■ EXERCISE PROMPT:
Print the listing below line for line, leaving out the pictures.

■ THE DATA:
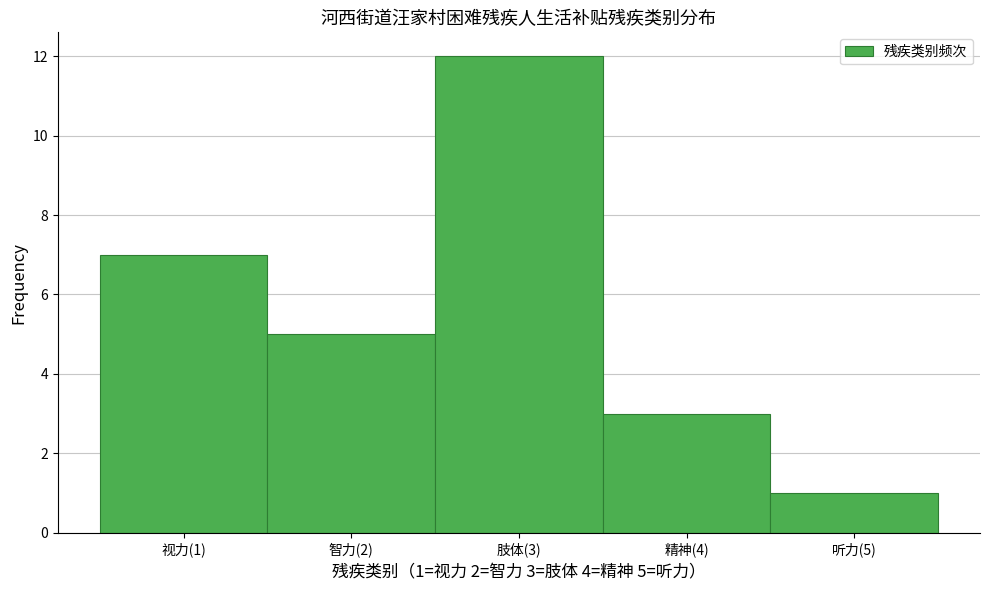

Reading right to left, what are all the values shown in this chart?

1	3	12	5	7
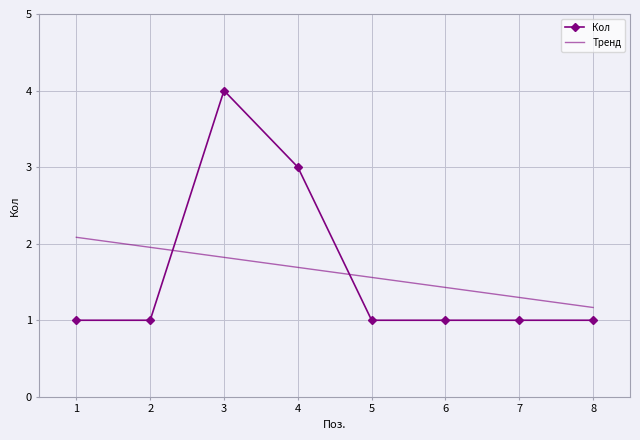

What is the total value across all series at 1?

3.1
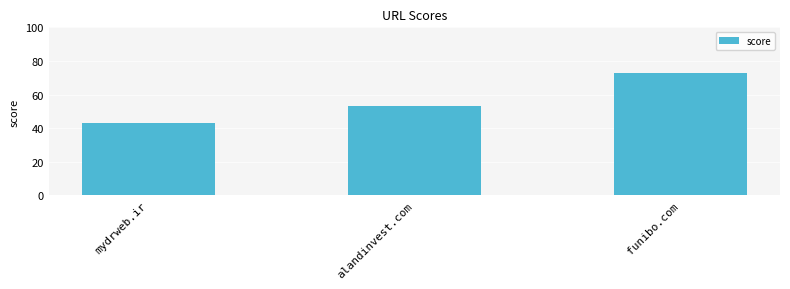

What value does the data have at mydrweb.ir?

43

■ SOLVED PROBLEM:
Reading right to left, what are all the values shown in this chart?

1	3	12	5	7

What is the total value across all series at 1?

3.1

What value does the data have at mydrweb.ir?

43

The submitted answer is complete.